Elders & Technology: Enhancing The Quality of Life for SeniorsPosted on May 25, 2014 by ElderCare Resources Phoenix in Blog, Caregiver Education, Education, Home Care Non-Medical, Independent Living
Elders Embracing Technology
In 2014, “movement into digital life continues to deepen” for American seniors, reports the Pew Research Internet Project. A socioeconomic division divides the senior population and influences their technology usage.
Older persons who are less affluent and plagued with health challenges or disabilities are more likely to be digitally detached from online tools and services. Highly educated and more affluent seniors positively respond to technology and online platforms.
Among these seniors ages 65 or older, 59 percent do go online — 47 percent have high-speed broadband connection at home and 77 percent use a cell phone. Twenty-seven percent of seniors even use a tablet or e-book reader. Older adults may initially experience hurdles while learning to use the Internet and technologies, but once they join the digital world, it becomes integral to daily living.
Independence & Social Connections
A connection with the digital world goes beyond online researching or social networking. Technological advancements can improve seniors’ quality of life and offer more independence. They’ll feel more secure and less abandoned with the aid of a senior care gadget or video sharing app.
Tech startup Lively offers home monitoring services that pair sensors with a wireless hub. Lively co-founder David Glickman likes that he can support his 81-year-old father’s independence by monitoring his daily routine without too much intrusion, shares PBS.org. For instance, a red face alerts Glickman that his dad hasn’t taken his medication. In a few months, Lively will launch an accelerometer-equipped pendant that notifies caregivers if the wearer falls. Engaging with technology also enables seniors to consult with a virtual physician, access electronic health records and request a medical professional driver.
And what about social interactions? The Pew Center’s Internet and American Life Project’s senior researcher Aaron Smith opens up to NPR’s Michel Martin about how seniors have internalized and value the social benefits of technology. Staying in touch with family and social support are two motivators for seniors to adopt technological habits, points out Smith.

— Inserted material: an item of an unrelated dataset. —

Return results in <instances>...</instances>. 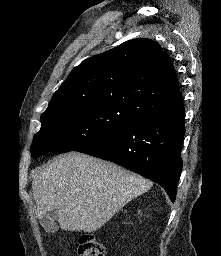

Safe & Healthy Digital Living
Challenges, such as health conditions and disabilities, can impede an elder from technological engagement. For example, “about a quarter of the senior population has a physical condition that makes reading challenging,” mentions Martin. Cognitive impairment, along with physical limitations, can prevent a senior from reading the small screen of a smartphone or handling the touchscreen. Also, seniors simply just don’t know how to use the Internet or a tablet, but as a caregiver, you can help.
Teaching skills and providing assistance give seniors technological capabilities and confidence. As a caregiver, improve the wellbeing of your loved one by helping with the following technologies.
- Tablets (iPad) are sizable enough to see and manage for everyday matters. Seniors can access an electronic health record, monitor bank accounts and investments and even research insurance quotes.
- Medication dispensing system (TabSafe) reminds users to take medication and sends alerts if dose time is missed.
- Medical emergency response system (PERS) calls for help during an emergency by pushing a button.
- Touchscreen computer (Telikin) simplifies the computer experience with a big button menu and displayed feature functions.
- Health tracking tool (Health Vault) manages health online, from storing and organizing health information to discovering apps and devices.
- Wearable health monitoring sensor (Metria by Avery Dennison) sticks to the body as an adhesive and collects health data such as heart rate and blood pressure.